Required action: Copy the text on replication in SQL Server applications from "This section identifies" to "distributor, and subscriber.", renaming every "SQL Server 6.5" as "SQL Server 7.0".

Developing Applications That Employ Replication

This section identifies design issues in developing replicated applications and further isolates specific constraints in the current SQL Server 6.5 implementation of transactional replication. While you can successfully set up replication on many existing Microsoft SQL Server 6.5 applications, you can increase flexibility, ease deployment, and minimize development problems by considering replication early in your application design process.

Network and Security Requirements

Replication requires integrated security for server-to-server operations. SQL Server 6.5 replication uses SQL Server remote stored procedure calls for communicating between publisher, distributor, and subscriber.

All replication tasks rely on SQL Executive scheduling engine to provide scheduling and execution facilities. Replication requires that each replication task connect to SQL Server by impersonating the domain account. As a result, the SQLExecutive service must be configured to run under a Windows NT Domain account during installation. However, this setting can be modified at any time by accessing the Services Configuration utility in Windows NT Control Panel and altering the SQL Executive startup account.

Extracted data:
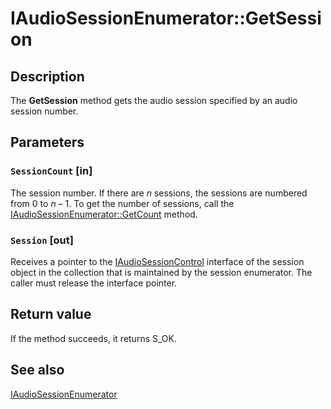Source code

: # IAudioSessionEnumerator::GetSession

## Description

The **GetSession** method gets the audio session specified by an audio session number.

## Parameters

### `SessionCount` [in]

The session number. If there are *n* sessions, the sessions are numbered from 0 to *n* – 1. To get the number of sessions, call the [IAudioSessionEnumerator::GetCount](https://learn.microsoft.com/windows/desktop/api/audiopolicy/nf-audiopolicy-iaudiosessionenumerator-getcount) method.

### `Session` [out]

Receives a pointer to the [IAudioSessionControl](https://learn.microsoft.com/windows/desktop/api/audiopolicy/nn-audiopolicy-iaudiosessioncontrol) interface of the session object in the collection that is maintained by the session enumerator. The caller must release the interface pointer.

## Return value

If the method succeeds, it returns S_OK.

## See also

[IAudioSessionEnumerator](https://learn.microsoft.com/windows/desktop/api/audiopolicy/nn-audiopolicy-iaudiosessionenumerator)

Answer box:
This section identifies design issues in developing replicated applications and further isolates specific constraints in the current SQL Server 7.0 implementation of transactional replication. While you can successfully set up replication on many existing Microsoft SQL Server 7.0 applications, you can increase flexibility, ease deployment, and minimize development problems by considering replication early in your application design process.

Network and Security Requirements

Replication requires integrated security for server-to-server operations. SQL Server 7.0 replication uses SQL Server remote stored procedure calls for communicating between publisher, distributor, and subscriber.